In the Budget Finance Minister Bill English claimed crime had dropped by 16 per cent.

New Zealand First is certain this will come as a surprise to many people, including police on the frontline.

Mr English forgot to mention police are now issuing warnings and cautions which mean fewer offenders are being charged.

Official statistics obtained by New Zealand First show the percentage of incidents police have attended that end in arrests have dropped from 16.5 per cent in 2007 to 13.15 per cent in 2015.

From 2008 the total number of incidents police have attended has risen from 420,000 to 525,000 in 2015, or up 105,000 or more than 20%.

Of those incidents, the number of arrests made during this same period has dropped from 72,000 to 69,000 in 2015.

Incidents up 105,000, arrests down 3000.

It looks good for the minister to trot out that hackneyed line “crime is down,” when everyone knows, police included, it isn’t.

Meth/P

We have a huge P problem in New Zealand and police say it goes hand in hand with organised crime.

Recently, Northland police, helped by a good citizen, managed to prevent over 500 kilograms of P from reaching the market.

This was a great result – but it was a one-off.

Police say only considerable investment in disruption of organised crime in New Zealand will curtail or help to reduce the prevalence of P and other destructive drugs.

This is not happening under National.

Police say also that it has to be combined with investment in drug treatment facilities and education to also help reduce demand.

This isn’t happening under National either.

The P problem is growing; it’s not getting better.

Two months ago your local newspaper (Rotorua Daily Post, April 11, 2016) reported Methamphetamine is being detected in an increasing proportion of failed workplace drug tests in Rotorua.

The Drug Detection Agency (TDDA) figures show the proportion of Rotorua people testing positive was up in both the forestry and transport industries.

That is a worrying trend.

Police give a warning:

“Failure to invest in either of the areas (disrupting organised crime and drug treatment facilities) means the situation will continue to deteriorate.”

Under National, unfortunately, P and the problems that come with it, will only get worse.

New Zealand First’s policy is to reinforce the police frontline and we have a proven record.

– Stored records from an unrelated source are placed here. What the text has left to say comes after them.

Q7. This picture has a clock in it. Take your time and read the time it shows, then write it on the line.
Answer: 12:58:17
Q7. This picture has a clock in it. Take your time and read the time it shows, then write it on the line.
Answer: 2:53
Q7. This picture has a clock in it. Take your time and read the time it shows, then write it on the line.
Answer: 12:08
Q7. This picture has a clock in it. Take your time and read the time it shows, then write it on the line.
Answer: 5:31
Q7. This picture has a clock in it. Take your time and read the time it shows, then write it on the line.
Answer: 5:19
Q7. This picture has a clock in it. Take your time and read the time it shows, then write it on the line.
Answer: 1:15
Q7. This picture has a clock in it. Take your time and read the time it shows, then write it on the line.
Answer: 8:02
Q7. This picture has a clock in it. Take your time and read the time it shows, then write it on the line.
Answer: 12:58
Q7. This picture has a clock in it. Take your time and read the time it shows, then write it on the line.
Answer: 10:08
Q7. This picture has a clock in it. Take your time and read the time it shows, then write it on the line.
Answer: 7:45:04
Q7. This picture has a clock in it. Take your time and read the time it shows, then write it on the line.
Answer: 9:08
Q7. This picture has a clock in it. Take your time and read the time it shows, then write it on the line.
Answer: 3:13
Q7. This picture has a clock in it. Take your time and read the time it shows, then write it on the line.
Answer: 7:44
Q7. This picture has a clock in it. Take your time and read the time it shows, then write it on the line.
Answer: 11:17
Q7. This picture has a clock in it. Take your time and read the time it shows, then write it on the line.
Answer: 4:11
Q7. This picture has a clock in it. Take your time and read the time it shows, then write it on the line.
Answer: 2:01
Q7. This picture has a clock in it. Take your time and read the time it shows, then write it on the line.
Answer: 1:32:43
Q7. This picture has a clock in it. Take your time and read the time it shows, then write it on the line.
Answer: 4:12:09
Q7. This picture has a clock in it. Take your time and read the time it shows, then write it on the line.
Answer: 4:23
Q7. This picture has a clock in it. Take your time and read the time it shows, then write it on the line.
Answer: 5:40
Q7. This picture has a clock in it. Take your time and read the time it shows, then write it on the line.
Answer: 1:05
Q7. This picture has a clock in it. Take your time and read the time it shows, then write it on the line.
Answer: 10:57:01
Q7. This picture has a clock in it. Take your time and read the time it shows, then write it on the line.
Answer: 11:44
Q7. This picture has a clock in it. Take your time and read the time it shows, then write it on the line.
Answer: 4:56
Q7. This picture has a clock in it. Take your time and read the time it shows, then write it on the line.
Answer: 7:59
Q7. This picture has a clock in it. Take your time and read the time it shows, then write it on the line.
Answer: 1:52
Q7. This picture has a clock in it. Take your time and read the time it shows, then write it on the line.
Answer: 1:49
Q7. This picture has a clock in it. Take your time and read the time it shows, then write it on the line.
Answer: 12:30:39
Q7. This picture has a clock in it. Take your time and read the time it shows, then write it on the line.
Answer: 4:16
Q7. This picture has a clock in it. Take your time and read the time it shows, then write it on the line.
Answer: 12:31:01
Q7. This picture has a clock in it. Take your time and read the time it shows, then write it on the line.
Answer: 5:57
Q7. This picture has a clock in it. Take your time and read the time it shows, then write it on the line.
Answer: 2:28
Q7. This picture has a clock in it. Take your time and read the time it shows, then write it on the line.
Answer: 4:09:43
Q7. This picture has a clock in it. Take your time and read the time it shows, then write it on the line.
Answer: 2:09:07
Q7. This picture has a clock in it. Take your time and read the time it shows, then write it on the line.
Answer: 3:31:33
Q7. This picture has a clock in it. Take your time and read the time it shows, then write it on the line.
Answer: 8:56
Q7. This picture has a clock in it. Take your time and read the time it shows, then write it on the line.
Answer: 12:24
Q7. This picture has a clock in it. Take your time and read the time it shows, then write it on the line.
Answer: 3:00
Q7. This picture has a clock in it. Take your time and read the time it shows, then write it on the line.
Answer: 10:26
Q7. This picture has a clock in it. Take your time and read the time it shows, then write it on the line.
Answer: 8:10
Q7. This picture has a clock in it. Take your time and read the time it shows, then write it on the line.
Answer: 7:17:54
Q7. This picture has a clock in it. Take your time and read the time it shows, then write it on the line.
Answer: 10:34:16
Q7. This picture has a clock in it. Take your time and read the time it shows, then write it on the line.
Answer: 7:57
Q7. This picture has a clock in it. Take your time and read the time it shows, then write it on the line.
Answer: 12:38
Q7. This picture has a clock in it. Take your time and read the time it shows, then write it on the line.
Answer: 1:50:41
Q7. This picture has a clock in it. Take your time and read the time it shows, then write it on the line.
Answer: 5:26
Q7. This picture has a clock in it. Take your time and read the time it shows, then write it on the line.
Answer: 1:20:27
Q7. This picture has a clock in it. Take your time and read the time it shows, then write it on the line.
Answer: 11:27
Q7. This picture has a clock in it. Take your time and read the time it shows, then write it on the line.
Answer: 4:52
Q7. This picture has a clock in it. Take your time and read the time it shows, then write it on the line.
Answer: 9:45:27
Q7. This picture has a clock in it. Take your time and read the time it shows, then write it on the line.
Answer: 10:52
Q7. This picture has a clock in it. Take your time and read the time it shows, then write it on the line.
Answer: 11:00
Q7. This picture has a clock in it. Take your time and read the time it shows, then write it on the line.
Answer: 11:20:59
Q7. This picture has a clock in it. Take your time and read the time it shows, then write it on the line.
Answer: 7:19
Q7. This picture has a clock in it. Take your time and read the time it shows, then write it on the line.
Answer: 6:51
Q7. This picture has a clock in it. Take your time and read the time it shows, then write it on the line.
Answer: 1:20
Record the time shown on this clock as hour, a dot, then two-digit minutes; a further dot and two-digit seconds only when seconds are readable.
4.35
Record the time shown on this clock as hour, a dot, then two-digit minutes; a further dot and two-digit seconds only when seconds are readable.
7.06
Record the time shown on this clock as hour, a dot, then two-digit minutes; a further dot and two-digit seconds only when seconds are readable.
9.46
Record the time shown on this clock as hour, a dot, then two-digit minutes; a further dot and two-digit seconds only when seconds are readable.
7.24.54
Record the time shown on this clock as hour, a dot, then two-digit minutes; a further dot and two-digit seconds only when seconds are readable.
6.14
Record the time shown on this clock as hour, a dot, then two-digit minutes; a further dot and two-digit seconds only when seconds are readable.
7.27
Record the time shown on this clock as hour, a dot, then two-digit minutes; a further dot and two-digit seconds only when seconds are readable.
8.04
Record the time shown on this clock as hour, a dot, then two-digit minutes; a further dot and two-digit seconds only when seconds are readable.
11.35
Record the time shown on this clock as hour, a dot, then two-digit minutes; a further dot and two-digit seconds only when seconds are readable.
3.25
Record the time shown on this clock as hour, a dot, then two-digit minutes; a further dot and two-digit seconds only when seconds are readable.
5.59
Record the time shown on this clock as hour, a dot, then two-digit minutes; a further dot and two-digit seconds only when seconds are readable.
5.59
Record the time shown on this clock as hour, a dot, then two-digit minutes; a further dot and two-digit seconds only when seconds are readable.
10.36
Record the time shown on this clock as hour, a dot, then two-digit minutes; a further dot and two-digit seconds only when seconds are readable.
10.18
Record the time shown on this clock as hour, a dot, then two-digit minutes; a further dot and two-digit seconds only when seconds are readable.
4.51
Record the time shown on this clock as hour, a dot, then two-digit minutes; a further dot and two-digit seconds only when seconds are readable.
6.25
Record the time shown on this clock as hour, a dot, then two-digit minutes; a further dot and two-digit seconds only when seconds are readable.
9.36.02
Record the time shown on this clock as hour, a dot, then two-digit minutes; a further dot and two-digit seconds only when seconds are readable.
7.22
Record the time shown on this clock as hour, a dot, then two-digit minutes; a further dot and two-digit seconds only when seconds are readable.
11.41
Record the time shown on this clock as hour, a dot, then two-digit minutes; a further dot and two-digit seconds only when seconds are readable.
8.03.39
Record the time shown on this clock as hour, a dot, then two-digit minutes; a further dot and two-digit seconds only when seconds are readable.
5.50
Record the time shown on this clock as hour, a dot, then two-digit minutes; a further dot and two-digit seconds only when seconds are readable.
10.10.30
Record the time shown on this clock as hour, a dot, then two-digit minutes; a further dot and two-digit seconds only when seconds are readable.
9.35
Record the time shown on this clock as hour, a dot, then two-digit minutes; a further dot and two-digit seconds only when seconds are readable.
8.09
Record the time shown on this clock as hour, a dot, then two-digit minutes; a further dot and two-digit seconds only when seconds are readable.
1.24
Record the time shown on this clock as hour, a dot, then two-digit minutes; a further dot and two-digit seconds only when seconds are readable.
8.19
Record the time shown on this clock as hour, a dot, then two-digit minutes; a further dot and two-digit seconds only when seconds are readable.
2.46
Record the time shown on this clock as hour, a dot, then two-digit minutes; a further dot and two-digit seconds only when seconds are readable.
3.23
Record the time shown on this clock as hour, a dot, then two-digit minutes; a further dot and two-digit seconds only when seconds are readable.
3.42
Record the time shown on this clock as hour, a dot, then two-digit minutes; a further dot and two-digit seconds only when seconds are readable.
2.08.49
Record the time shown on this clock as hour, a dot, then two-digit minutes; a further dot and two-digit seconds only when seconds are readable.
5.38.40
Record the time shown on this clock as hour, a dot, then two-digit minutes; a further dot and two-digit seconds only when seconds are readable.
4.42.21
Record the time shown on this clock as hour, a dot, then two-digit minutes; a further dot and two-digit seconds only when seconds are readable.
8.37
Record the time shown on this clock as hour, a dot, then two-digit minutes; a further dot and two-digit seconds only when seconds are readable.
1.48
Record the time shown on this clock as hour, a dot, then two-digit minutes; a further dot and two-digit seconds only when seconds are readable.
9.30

Between 2005 and 2008 we brought in an extra 1000 frontline police, plus 235 back office staff.

TPPA

The Prime Minister was in a real lather this year about how wonderful the TPPA would be for New Zealand.

Like some sort of magician he was plucking figures out of the air and said the deal would be worth $5 billion by 2025. Nine years from now.

The Prime Minister was talking total bovine scatology.

He can’t even find a looney tune Right-winger to backup that figure.

Now, all of a sudden he has gone quiet.

This week presumptive Democratic presidential nominee Hillary Clinton said the United States should reject the Trans-Pacific Partnership Agreement (TPPA) and renegotiate any trade agreements that were not beneficial to the American people.

The presidential race and opposition to the TPPA show how spurious and wasteful the process has been and demonstrates how pigheadedly the Prime Minister and others have continued to mislead New Zealanders.

There have been warnings for months that the promises behind the deal were totally illusory but Clinton’s latest statement cannot be ignored by the cheerleaders of globalism.

The other runner for the White House Donald Trump is opposed to the TPPA also.

Regardless of who wins the White House, the US is now almost certain not to support the TPPA – it won’t happen.

Ladies and gentlemen, it has been a good year or so for New Zealand First - Northland by-election, keeping our flag, the TPPA and Brexit.